Step 2: Now we'll calculate the lexical diversity across all works published each year from 1928 through 1934 (excluding 1929, since the LGG dataset doesn't include any works published that year):

In [29]:
lexdiv_by_year = []
for key,value in pub_yr.items():
    lexdiv_by_file = []
    for fileid in value:
        file_words = wordlists.words(fileid)
        str_words = [str(w.lower()) for w in file_words if w.isalpha()]
        lexdiv_by_file += [lexicalDiversity(str_words)]
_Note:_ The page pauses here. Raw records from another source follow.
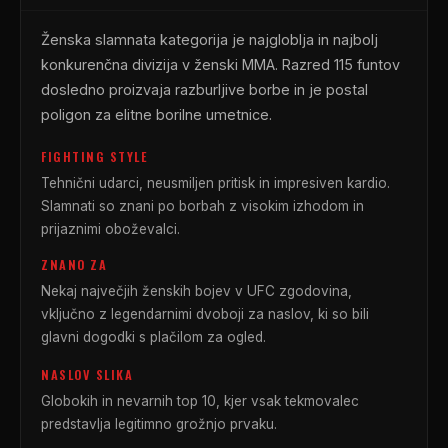
Ženska slamnata kategorija je najgloblja in najbolj
konkurenčna divizija v ženski MMA. Razred 115 funtov
dosledno proizvaja razburljive borbe in je postal
poligon za elitne borilne umetnice.
FIGHTING STYLE
Tehnični udarci, neusmiljen pritisk in impresiven kardio.
Slamnati so znani po borbah z visokim izhodom in
prijaznimi oboževalci.
ZNANO ZA
Nekaj največjih ženskih bojev v
UFC
zgodovina,
vključno z legendarnimi dvoboji za naslov, ki so bili
glavni dogodki s plačilom za ogled.
NASLOV SLIKA
Globokih in nevarnih top 10, kjer vsak tekmovalec
predstavlja legitimno grožnjo prvaku.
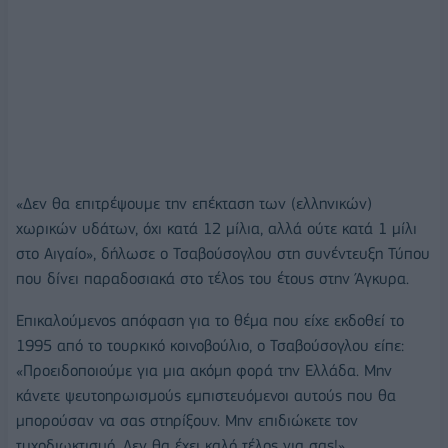
«Δεν θα επιτρέψουμε την επέκταση των (ελληνικών)
χωρικών υδάτων, όχι κατά 12 μίλια, αλλά ούτε κατά 1 μίλι
στο Αιγαίο», δήλωσε ο Τσαβούσογλου στη συνέντευξη Τύπου
που δίνει παραδοσιακά στο τέλος του έτους στην Άγκυρα.
Επικαλούμενος απόφαση για το θέμα που είχε εκδοθεί το
1995 από το τουρκικό κοινοβούλιο, ο Τσαβούσογλου είπε:
«Προειδοποιούμε για μια ακόμη φορά την Ελλάδα. Μην
κάνετε ψευτοηρωισμούς εμπιστευόμενοι αυτούς που θα
μπορούσαν να σας στηρίξουν. Μην επιδιώκετε τον
τυχοδιωκτισμό. Δεν θα έχει καλό τέλος για σας!».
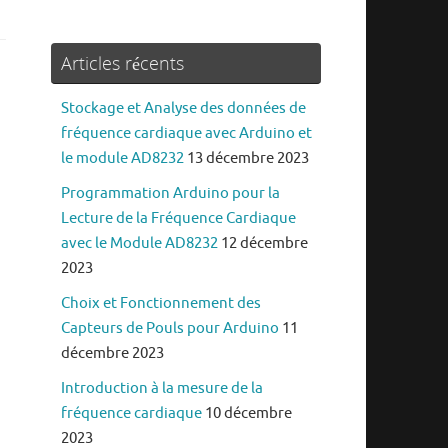
Articles récents
Stockage et Analyse des données de
fréquence cardiaque avec Arduino et
le module AD8232
13 décembre 2023
Programmation Arduino pour la
Lecture de la Fréquence Cardiaque
avec le Module AD8232
12 décembre
2023
Choix et Fonctionnement des
Capteurs de Pouls pour Arduino
11
décembre 2023
Introduction à la mesure de la
fréquence cardiaque
10 décembre
2023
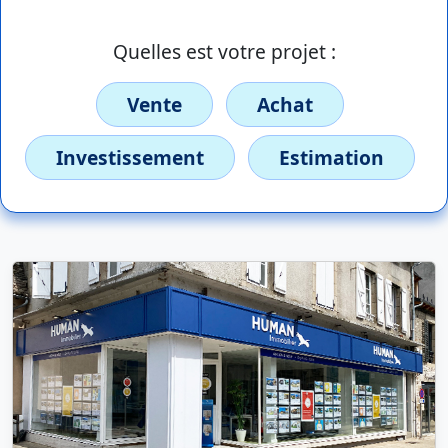
Quelles est votre projet :
Vente
Achat
Investissement
Estimation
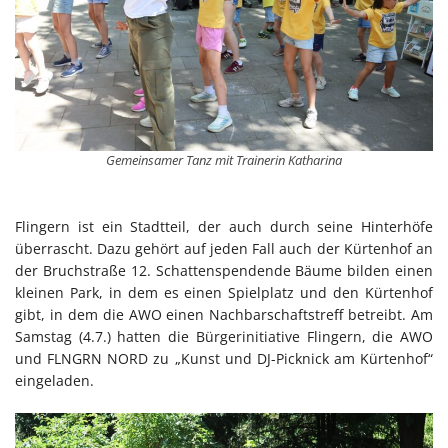
Gemeinsamer Tanz mit Trainerin Katharina
Flingern ist ein Stadtteil, der auch durch seine Hinterhöfe
überrascht. Dazu gehört auf jeden Fall auch der Kürtenhof an
der Bruchstraße 12. Schattenspendende Bäume bilden einen
kleinen Park, in dem es einen Spielplatz und den Kürtenhof
gibt, in dem die AWO einen Nachbarschaftstreff betreibt. Am
Samstag (4.7.) hatten die Bürgerinitiative Flingern, die AWO
und FLNGRN NORD zu „Kunst und DJ-Picknick am Kürtenhof“
eingeladen.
    lexdiv_by_year += [sum(lexdiv_by_file)/len(lexdiv_by_file)]
print(lexdiv_by_year)
[0.23601900972590628, 0.13157772585910785, 0.1292755998169271, 0.1069772992539837, 0.09077813517219867, 0.11185025739806571]
In [30]:
pub_years = [1928, 1930, 1931, 1932, 1933, 1934]
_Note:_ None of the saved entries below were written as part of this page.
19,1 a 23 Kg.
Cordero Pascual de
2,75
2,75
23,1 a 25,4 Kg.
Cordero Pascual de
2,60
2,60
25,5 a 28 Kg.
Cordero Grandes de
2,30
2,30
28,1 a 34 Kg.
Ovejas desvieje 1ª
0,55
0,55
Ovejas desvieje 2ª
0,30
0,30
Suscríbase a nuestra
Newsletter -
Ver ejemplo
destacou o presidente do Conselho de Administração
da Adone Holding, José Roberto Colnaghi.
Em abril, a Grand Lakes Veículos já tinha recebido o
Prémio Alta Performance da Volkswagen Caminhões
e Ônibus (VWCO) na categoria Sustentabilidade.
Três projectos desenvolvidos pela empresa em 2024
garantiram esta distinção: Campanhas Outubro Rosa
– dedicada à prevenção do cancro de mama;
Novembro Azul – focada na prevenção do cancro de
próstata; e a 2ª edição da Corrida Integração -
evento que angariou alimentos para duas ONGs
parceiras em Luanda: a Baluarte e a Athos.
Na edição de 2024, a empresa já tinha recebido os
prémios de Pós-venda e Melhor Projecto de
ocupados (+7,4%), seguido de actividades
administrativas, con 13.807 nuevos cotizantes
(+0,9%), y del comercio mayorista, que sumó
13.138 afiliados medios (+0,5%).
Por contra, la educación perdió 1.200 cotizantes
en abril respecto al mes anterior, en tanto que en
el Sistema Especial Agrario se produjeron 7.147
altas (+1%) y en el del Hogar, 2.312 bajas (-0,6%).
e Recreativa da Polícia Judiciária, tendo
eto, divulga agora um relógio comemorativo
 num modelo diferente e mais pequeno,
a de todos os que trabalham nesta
pub_lex = dict(zip(pub_years, lexdiv_by_year))
pub_lex
Out[30]:
{1928: 0.23601900972590628,
 1930: 0.13157772585910785,
 1931: 0.1292755998169271,
 1932: 0.1069772992539837,
 1933: 0.09077813517219867,
 1934: 0.11185025739806571}
In [31]:
source = pd.DataFrame({
    'Year': pub_years,
    'Average Lexical Diversity': lexdiv_by_year
})

alt.Chart(source, title="Average Yearly Lexical Diversity of Gibbon First Editions").mark_bar(size=60).encode(
    alt.X('Year', axis=alt.Axis(title='Year of Publication'), type='ordinal'),
    alt.Y('Average Lexical Diversity', axis=alt.Axis(format='%', title='Average Lexical Diversity'))
).configure_axis(
    grid=False,
    labelFontSize=12,
    titleFontSize=12,
    labelAngle=0
).configure_title(
    fontSize=14,
).configure_view(
    strokeWidth=0
).properties(
    width=365
)
Out[31]:

So Gibbon's lexical diversity does decrease over time, excepting a small increase in the last year he published, 1934!